◆ ABOUT THIS EXERCISE ◆
Pull each line containing "vinculado" from the data.

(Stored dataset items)
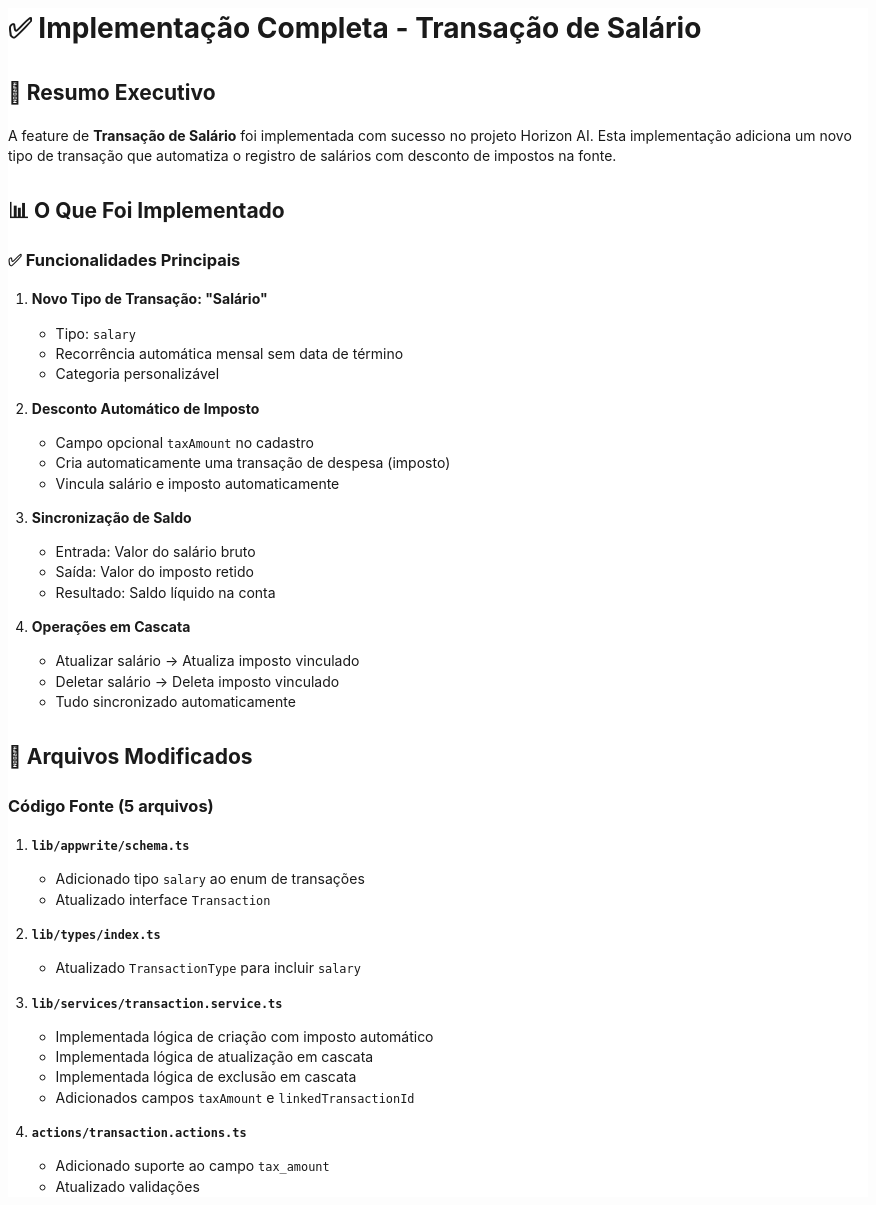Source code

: # ✅ Implementação Completa - Transação de Salário

## 🎉 Resumo Executivo

A feature de **Transação de Salário** foi implementada com sucesso no projeto Horizon AI. Esta implementação adiciona um novo tipo de transação que automatiza o registro de salários com desconto de impostos na fonte.

## 📊 O Que Foi Implementado

### ✅ Funcionalidades Principais

1. **Novo Tipo de Transação: "Salário"**
   - Tipo: `salary`
   - Recorrência automática mensal sem data de término
   - Categoria personalizável

2. **Desconto Automático de Imposto**
   - Campo opcional `taxAmount` no cadastro
   - Cria automaticamente uma transação de despesa (imposto)
   - Vincula salário e imposto automaticamente

3. **Sincronização de Saldo**
   - Entrada: Valor do salário bruto
   - Saída: Valor do imposto retido
   - Resultado: Saldo líquido na conta

4. **Operações em Cascata**
   - Atualizar salário → Atualiza imposto vinculado
   - Deletar salário → Deleta imposto vinculado
   - Tudo sincronizado automaticamente

## 📁 Arquivos Modificados

### Código Fonte (5 arquivos)

1. **`lib/appwrite/schema.ts`**
   - Adicionado tipo `salary` ao enum de transações
   - Atualizado interface `Transaction`

2. **`lib/types/index.ts`**
   - Atualizado `TransactionType` para incluir `salary`

3. **`lib/services/transaction.service.ts`**
   - Implementada lógica de criação com imposto automático
   - Implementada lógica de atualização em cascata
   - Implementada lógica de exclusão em cascata
   - Adicionados campos `taxAmount` e `linkedTransactionId`

4. **`actions/transaction.actions.ts`**
   - Adicionado suporte ao campo `tax_amount`
   - Atualizado validações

◆ TASK SOLUTION ◆
   - Atualizar salário → Atualiza imposto vinculado
   - Deletar salário → Deleta imposto vinculado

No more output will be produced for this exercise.